II. Focusing Stage   When a need for a particular application emerges, domain experts create a focus specification. It contains a (possibly highly incomplete) list of entities that are relevant for the target application, and may also contain additional situation-specific actions. The focus specification is
written in a machine-readable language and uses the vocabulary of the KB constructed in the previous stage.

III. Compilation Stage   In this stage, a specially designed software tool (a compiler) takes the KB together with the focus specification as input, and—if no errors occur—outputs a fully functional application. It incorporates into the application only the functionality that is strictly necessary to keep track of the relevant data, i.e. data about the entities described in the focus specification. Importantly, the compiler employs automated reasoning to not only configure the application but to also provide significant correctness guarantees. Thus the compiler produces a very reliable yet highly customized application from a KB that may potentially describe thousands of different entities. This valuable functionality is provided by the compiler’s two key components—the focusing component and the verification component—working in tandem:

  • The focusing component computes from the input KB and the focus specification a new (ideally, much smaller) KB, which in a suitable way conceals the entities whose exclusion is prescribed either explicitly in the focus specification or can be inferred from it. Roughly speaking, the resulting KB is the basis for an automatically derived database schema and database integrity constraints for the intended target application. The resulting KB is then sent to the verification component. The verification component employs tailored software verification techniques to check correctness of the data-manipulating actions to be supported by the target application. In case a problem is identified by the verification component (e.g., there exists a sequence of actions that could lead the application’s data into an undesired state), a suitable feedback is sent to the focusing component. The focusing component may use the feedback in an attempt to modify its output. If that turns out to be impossible, an elaborate feedback regarding errors in the initial KB or the focus specification is sent to the developers.

If the focusing and the verification components find no errors, the code generation component produces from the restricted KB the program code for the target application (this code is in a standard programming language, and an existing compiler can be used to create the final application), as well as the code (e.g., SQL statements) to create the application’s initial database equipped with integrity constraints.

IV. Run-time Stage  In this stage, the generated application is employed by end users to collect and explore data about the entities described in the focus specification.

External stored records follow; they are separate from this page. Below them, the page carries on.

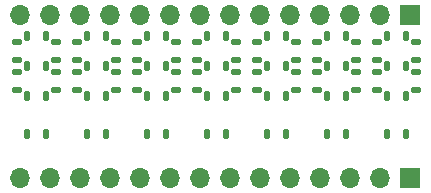
<source format=gts>
G04 #@! TF.GenerationSoftware,KiCad,Pcbnew,(6.0.0)*
G04 #@! TF.CreationDate,2022-11-09T00:21:30-05:00*
G04 #@! TF.ProjectId,0603 display board,30363033-2064-4697-9370-6c617920626f,rev?*
G04 #@! TF.SameCoordinates,Original*
G04 #@! TF.FileFunction,Soldermask,Top*
G04 #@! TF.FilePolarity,Negative*
%FSLAX46Y46*%
G04 Gerber Fmt 4.6, Leading zero omitted, Abs format (unit mm)*
G04 Created by KiCad (PCBNEW (6.0.0)) date 2022-11-09 00:21:30*
%MOMM*%
%LPD*%
G01*
G04 APERTURE LIST*
G04 Aperture macros list*
%AMRoundRect*
0 Rectangle with rounded corners*
0 $1 Rounding radius*
0 $2 $3 $4 $5 $6 $7 $8 $9 X,Y pos of 4 corners*
0 Add a 4 corners polygon primitive as box body*
4,1,4,$2,$3,$4,$5,$6,$7,$8,$9,$2,$3,0*
0 Add four circle primitives for the rounded corners*
1,1,$1+$1,$2,$3*
1,1,$1+$1,$4,$5*
1,1,$1+$1,$6,$7*
1,1,$1+$1,$8,$9*
0 Add four rect primitives between the rounded corners*
20,1,$1+$1,$2,$3,$4,$5,0*
20,1,$1+$1,$4,$5,$6,$7,0*
20,1,$1+$1,$6,$7,$8,$9,0*
20,1,$1+$1,$8,$9,$2,$3,0*%
G04 Aperture macros list end*
%ADD10RoundRect,0.125000X0.275000X-0.125000X0.275000X0.125000X-0.275000X0.125000X-0.275000X-0.125000X0*%
%ADD11RoundRect,0.125000X0.125000X0.275000X-0.125000X0.275000X-0.125000X-0.275000X0.125000X-0.275000X0*%
%ADD12R,1.700000X1.700000*%
%ADD13O,1.700000X1.700000*%
G04 APERTURE END LIST*
D10*
X148844000Y-90957500D03*
X148844000Y-89382500D03*
D11*
X141122500Y-94615000D03*
X139547500Y-94615000D03*
X156362500Y-88900000D03*
X154787500Y-88900000D03*
X166522500Y-94615000D03*
X164947500Y-94615000D03*
X151282500Y-91440000D03*
X149707500Y-91440000D03*
D10*
X157226000Y-88417500D03*
X157226000Y-86842500D03*
D11*
X136042500Y-94615000D03*
X134467500Y-94615000D03*
D10*
X148844000Y-88417500D03*
X148844000Y-86842500D03*
D11*
X136042500Y-91440000D03*
X134467500Y-91440000D03*
D10*
X136906000Y-90957500D03*
X136906000Y-89382500D03*
D11*
X166522500Y-91440000D03*
X164947500Y-91440000D03*
D10*
X147066000Y-88417500D03*
X147066000Y-86842500D03*
D11*
X156362500Y-94615000D03*
X154787500Y-94615000D03*
D10*
X143764000Y-88417500D03*
X143764000Y-86842500D03*
D11*
X166522500Y-86360000D03*
X164947500Y-86360000D03*
X146202500Y-91440000D03*
X144627500Y-91440000D03*
X151282500Y-88900000D03*
X149707500Y-88900000D03*
D10*
X159004000Y-88417500D03*
X159004000Y-86842500D03*
X133604000Y-90957500D03*
X133604000Y-89382500D03*
D11*
X136042500Y-88900000D03*
X134467500Y-88900000D03*
X146202500Y-94615000D03*
X144627500Y-94615000D03*
D10*
X162306000Y-90957500D03*
X162306000Y-89382500D03*
D11*
X151282500Y-86360000D03*
X149707500Y-86360000D03*
D10*
X152146000Y-90957500D03*
X152146000Y-89382500D03*
X143764000Y-90957500D03*
X143764000Y-89382500D03*
D11*
X146202500Y-86360000D03*
X144627500Y-86360000D03*
X161442500Y-94615000D03*
X159867500Y-94615000D03*
D10*
X138684000Y-90957500D03*
X138684000Y-89382500D03*
X164084000Y-88417500D03*
X164084000Y-86842500D03*
X153924000Y-88417500D03*
X153924000Y-86842500D03*
X167386000Y-88417500D03*
X167386000Y-86842500D03*
D11*
X156362500Y-91440000D03*
X154787500Y-91440000D03*
X151282500Y-94615000D03*
X149707500Y-94615000D03*
X141122500Y-86360000D03*
X139547500Y-86360000D03*
X136042500Y-86360000D03*
X134467500Y-86360000D03*
D10*
X157226000Y-90957500D03*
X157226000Y-89382500D03*
X133604000Y-88417500D03*
X133604000Y-86842500D03*
X167386000Y-90957500D03*
X167386000Y-89382500D03*
D11*
X141122500Y-88900000D03*
X139547500Y-88900000D03*
X161442500Y-91440000D03*
X159867500Y-91440000D03*
X146202500Y-88900000D03*
X144627500Y-88900000D03*
D10*
X152146000Y-88417500D03*
X152146000Y-86842500D03*
X162306000Y-88417500D03*
X162306000Y-86842500D03*
X159004000Y-90957500D03*
X159004000Y-89382500D03*
X141986000Y-90957500D03*
X141986000Y-89382500D03*
X147066000Y-90957500D03*
X147066000Y-89382500D03*
X141986000Y-88417500D03*
X141986000Y-86842500D03*
D11*
X161442500Y-88900000D03*
X159867500Y-88900000D03*
D10*
X136906000Y-88417500D03*
X136906000Y-86842500D03*
X164084000Y-90957500D03*
X164084000Y-89382500D03*
X138684000Y-88417500D03*
X138684000Y-86842500D03*
X153924000Y-90957500D03*
X153924000Y-89382500D03*
D11*
X161442500Y-86360000D03*
X159867500Y-86360000D03*
X166522500Y-88900000D03*
X164947500Y-88900000D03*
X156362500Y-86360000D03*
X154787500Y-86360000D03*
X141122500Y-91440000D03*
X139547500Y-91440000D03*
D12*
X166885000Y-98400000D03*
D13*
X164345000Y-98400000D03*
X161805000Y-98400000D03*
X159265000Y-98400000D03*
X156725000Y-98400000D03*
X154185000Y-98400000D03*
X151645000Y-98400000D03*
X149105000Y-98400000D03*
X146565000Y-98400000D03*
X144025000Y-98400000D03*
X141485000Y-98400000D03*
X138945000Y-98400000D03*
X136405000Y-98400000D03*
X133865000Y-98400000D03*
D12*
X166885000Y-84550000D03*
D13*
X164345000Y-84550000D03*
X161805000Y-84550000D03*
X159265000Y-84550000D03*
X156725000Y-84550000D03*
X154185000Y-84550000D03*
X151645000Y-84550000D03*
X149105000Y-84550000D03*
X146565000Y-84550000D03*
X144025000Y-84550000D03*
X141485000Y-84550000D03*
X138945000Y-84550000D03*
X136405000Y-84550000D03*
X133865000Y-84550000D03*
M02*

</source>
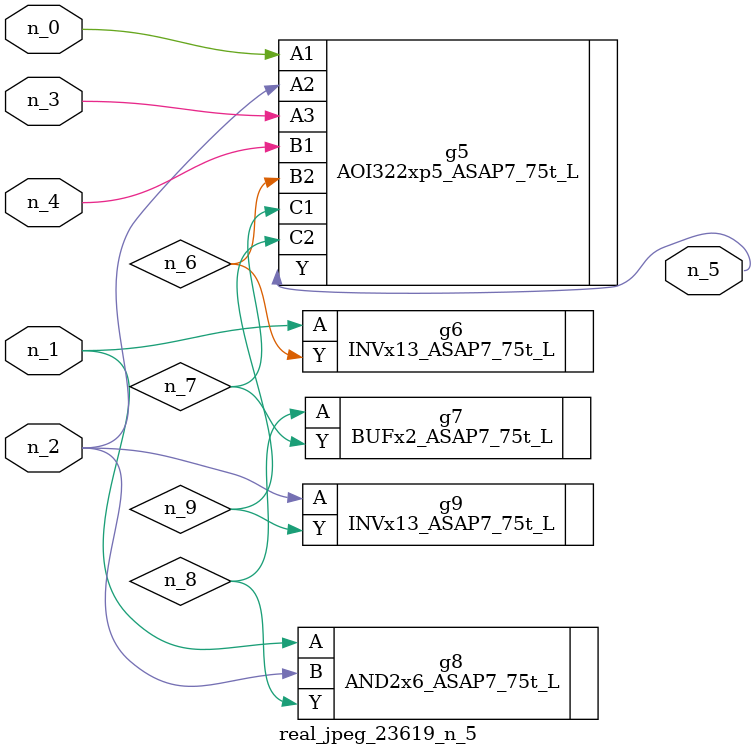
<source format=v>
module real_jpeg_23619_n_5 (n_4, n_0, n_1, n_2, n_3, n_5);

input n_4;
input n_0;
input n_1;
input n_2;
input n_3;

output n_5;

wire n_8;
wire n_6;
wire n_7;
wire n_9;

AOI322xp5_ASAP7_75t_L g5 ( 
.A1(n_0),
.A2(n_2),
.A3(n_3),
.B1(n_4),
.B2(n_6),
.C1(n_7),
.C2(n_9),
.Y(n_5)
);

INVx13_ASAP7_75t_L g6 ( 
.A(n_1),
.Y(n_6)
);

AND2x6_ASAP7_75t_L g8 ( 
.A(n_1),
.B(n_2),
.Y(n_8)
);

INVx13_ASAP7_75t_L g9 ( 
.A(n_2),
.Y(n_9)
);

BUFx2_ASAP7_75t_L g7 ( 
.A(n_8),
.Y(n_7)
);


endmodule
</source>
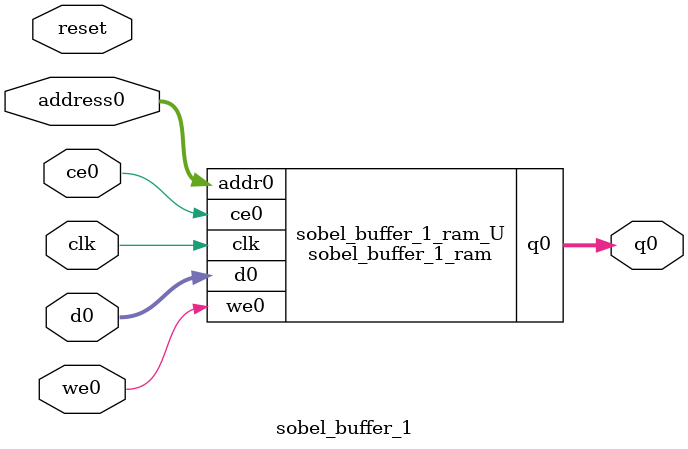
<source format=v>
`timescale 1 ns / 1 ps
module sobel_buffer_1_ram (addr0, ce0, d0, we0, q0,  clk);

parameter DWIDTH = 16;
parameter AWIDTH = 11;
parameter MEM_SIZE = 1280;

input[AWIDTH-1:0] addr0;
input ce0;
input[DWIDTH-1:0] d0;
input we0;
output reg[DWIDTH-1:0] q0;
input clk;

reg [DWIDTH-1:0] ram[0:MEM_SIZE-1];




always @(posedge clk)  
begin 
    if (ce0) begin
        if (we0) 
            ram[addr0] <= d0; 
        q0 <= ram[addr0];
    end
end


endmodule

`timescale 1 ns / 1 ps
module sobel_buffer_1(
    reset,
    clk,
    address0,
    ce0,
    we0,
    d0,
    q0);

parameter DataWidth = 32'd16;
parameter AddressRange = 32'd1280;
parameter AddressWidth = 32'd11;
input reset;
input clk;
input[AddressWidth - 1:0] address0;
input ce0;
input we0;
input[DataWidth - 1:0] d0;
output[DataWidth - 1:0] q0;



sobel_buffer_1_ram sobel_buffer_1_ram_U(
    .clk( clk ),
    .addr0( address0 ),
    .ce0( ce0 ),
    .we0( we0 ),
    .d0( d0 ),
    .q0( q0 ));

endmodule


</source>
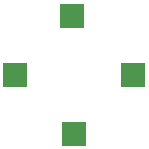
<source format=gbr>
G04 #@! TF.GenerationSoftware,KiCad,Pcbnew,5.1.5+dfsg1-2build2*
G04 #@! TF.CreationDate,2021-12-19T10:21:25+01:00*
G04 #@! TF.ProjectId,Drehko_large_Rotor,44726568-6b6f-45f6-9c61-7267655f526f,1.0*
G04 #@! TF.SameCoordinates,Original*
G04 #@! TF.FileFunction,Copper,L2,Bot*
G04 #@! TF.FilePolarity,Positive*
%FSLAX46Y46*%
G04 Gerber Fmt 4.6, Leading zero omitted, Abs format (unit mm)*
G04 Created by KiCad (PCBNEW 5.1.5+dfsg1-2build2) date 2021-12-19 10:21:25*
%MOMM*%
%LPD*%
G04 APERTURE LIST*
%ADD10R,2.000000X2.000000*%
G04 APERTURE END LIST*
D10*
X145000000Y-100000000D03*
X149800000Y-95000000D03*
X150000000Y-105000000D03*
X155000000Y-100000000D03*
M02*

</source>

Since the application’s scope is limited to the necessary minimum, one can successfully use the application with little or no training.

Summary of Objectives

The key ingredient in our vision of compiling KBs into applications is the tandem of focusing and verification. By studying the theoretic foundations of focusing and verification in KBs, this project will provide a deep understanding of how such a tandem can be realized. In particular, we will study KBs that are based on various Description Logics, which are very prominent languages to write ontologies. An important goal in our study will be to ensure compositionally of focusing and verification: to enable the compilation process as described previously, the output of the focusing component must be a valid input for the verification component. The objectives of this project will involve work that connects several areas of computer science: KR&R, Database Theory and Software Verification. In the long run, the techniques developed during this project will help to dramatically increase the quality of data-centric applications, and to reduce their development costs.